CRM can detect best practices
When it comes to defining strengths and weaknesses within a healthcare organization, CRM is also here to help. Using data analysis algorithms, the system can help vendors extract best practices and thus define appropriate KPIs. For each individual caregiver, good practice may cover the best-performing department, the most cost-effective facility, or the revenue-generating patient segment. By leveraging these ideas, the organization can root its development and marketing strategy in facts, not perceptions.

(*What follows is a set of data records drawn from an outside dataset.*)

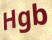
Hgb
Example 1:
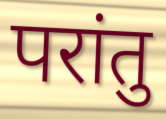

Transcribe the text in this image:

परांतु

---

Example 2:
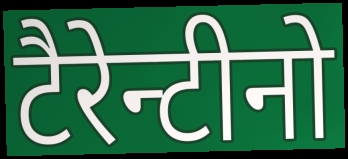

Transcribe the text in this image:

टैरेन्टीनो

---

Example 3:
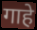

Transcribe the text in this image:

गाहे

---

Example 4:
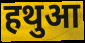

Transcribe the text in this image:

हथुआ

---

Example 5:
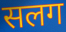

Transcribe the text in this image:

सलग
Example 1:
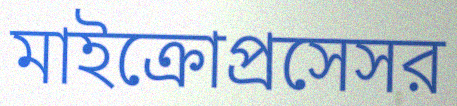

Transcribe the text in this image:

মাইক্রোপ্রসেসর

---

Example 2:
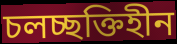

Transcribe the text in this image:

চলচ্ছক্তিহীন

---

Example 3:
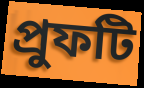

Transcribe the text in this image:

প্রুফটি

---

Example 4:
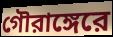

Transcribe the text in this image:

গৌরাঙ্গেরে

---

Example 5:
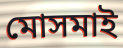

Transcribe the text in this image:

মোসমাই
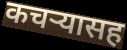
कचऱ्यासह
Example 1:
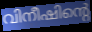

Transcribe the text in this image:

വിനീഷിന്റെ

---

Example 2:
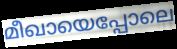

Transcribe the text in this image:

മീഖായെപ്പോലെ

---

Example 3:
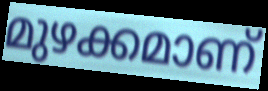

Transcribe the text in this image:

മുഴക്കമാണ്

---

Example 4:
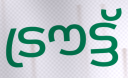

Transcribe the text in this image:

ട്രൗട്ട്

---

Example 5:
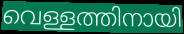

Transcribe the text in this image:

വെള്ളത്തിനായി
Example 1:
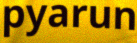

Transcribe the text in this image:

pyarun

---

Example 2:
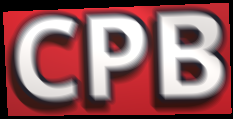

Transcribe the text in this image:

CPB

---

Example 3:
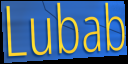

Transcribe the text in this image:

Lubab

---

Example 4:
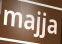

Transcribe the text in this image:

majja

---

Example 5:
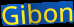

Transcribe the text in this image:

Gibon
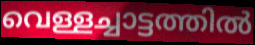
വെള്ളച്ചാട്ടത്തിൽ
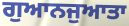
ਗੁਆਨਜੁਆਤਾ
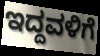
ಇದ್ದವಳಿಗೆ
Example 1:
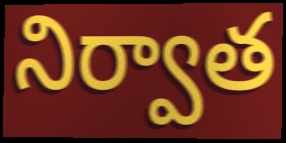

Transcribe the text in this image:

నిర్వాత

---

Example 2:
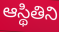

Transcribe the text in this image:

ఆస్థితిని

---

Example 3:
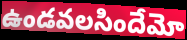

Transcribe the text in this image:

ఉండవలసిందేమో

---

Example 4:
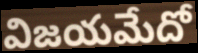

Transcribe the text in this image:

విజయమేదో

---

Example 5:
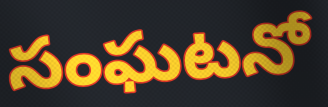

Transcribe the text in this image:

సంఘటనో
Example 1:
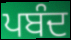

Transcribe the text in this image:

ਪਬੰਦ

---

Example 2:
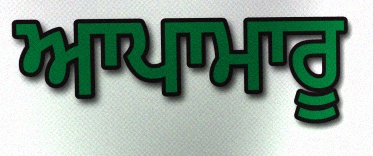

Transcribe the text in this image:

ਆਪਾਮਾਰੂ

It should also be noted that providers may refer to patient feedback for an additional source of KPI definition. After the appointment, the healthcare CRM can contact a patient through one of multiple channels (such as email or push notifications within an mHealth app) and ask them to leave a comment or approve a survey.

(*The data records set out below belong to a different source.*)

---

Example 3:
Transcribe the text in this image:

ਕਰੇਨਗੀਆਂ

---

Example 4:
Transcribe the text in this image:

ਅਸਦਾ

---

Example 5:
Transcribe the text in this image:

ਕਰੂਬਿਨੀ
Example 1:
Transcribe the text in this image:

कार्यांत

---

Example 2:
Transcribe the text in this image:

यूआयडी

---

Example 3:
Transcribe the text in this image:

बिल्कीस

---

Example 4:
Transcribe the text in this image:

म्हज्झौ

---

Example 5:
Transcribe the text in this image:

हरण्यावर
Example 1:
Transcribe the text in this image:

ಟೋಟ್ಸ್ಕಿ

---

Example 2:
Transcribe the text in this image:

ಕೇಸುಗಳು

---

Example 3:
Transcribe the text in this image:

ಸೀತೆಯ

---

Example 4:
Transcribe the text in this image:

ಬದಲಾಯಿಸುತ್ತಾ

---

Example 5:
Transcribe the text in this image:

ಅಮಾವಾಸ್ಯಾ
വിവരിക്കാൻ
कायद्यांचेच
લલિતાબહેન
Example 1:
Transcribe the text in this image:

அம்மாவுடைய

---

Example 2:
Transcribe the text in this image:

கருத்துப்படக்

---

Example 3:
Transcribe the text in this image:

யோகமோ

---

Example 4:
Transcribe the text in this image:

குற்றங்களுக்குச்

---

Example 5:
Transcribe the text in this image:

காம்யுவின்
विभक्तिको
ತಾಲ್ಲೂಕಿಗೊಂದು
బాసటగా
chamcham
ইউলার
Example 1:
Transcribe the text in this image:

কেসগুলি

CRM workflows to govern them all
Healthcare CRM workflows are powerful tools capable of automating not only these above three capabilities, but also almost every point of contact in patient interaction and in the analysis of the provider’s marketing strategy. Caregivers only need to set the rules. Consider a few examples.
To ensure higher filing rates, healthcare CRM can analyze a patient’s profile and automatically set the most convenient time periods for that exact patient. When this patient is offered a personalized discount for an appointment, trial, or follow-up procedure, the system may also offer a set period of time based on prior decisions. A provider may communicate this offer as a specially booked time to make the appointment more convenient for that patient.
In another case, the CRM can analyze recurring time gaps in the use of medical devices or appointments for a couple of months. Aware of this trend, the provider will be able to plan the maintenance of medical devices or fill the less busy time periods with other activities.
When the next appointment is scheduled, CRM will notify both the patient and the physician about an upcoming event. These notifications can also be sent automatically just before an appointment, in case of missing an appointment and after an appointment to summarize and track. In addition, both the profiles of patients and those of health specialists contain the linguistic field. The scheduled appointment activates the system to match these languages and contact the interpreter to assist during the appointment in case they are different (e.g. English and Spanish).
Get by analyzing
When planning revenue and service growth, providers need to manage large amounts of data, as every detail is important. Even with all the analytics present, caregivers can overlook secondary but crucial information, such as the use of medical devices. Alternatively, they don’t even have an important source of data, such as patient feedback, that prevents them from achieving business goals (also click here to see how CRM collects feedback). Without healthcare CRM, authorized consulting, and additional adjustments, healthcare organizations act with the bandage. While understandable but not desirable for a private practice, this situation becomes critical for larger providers.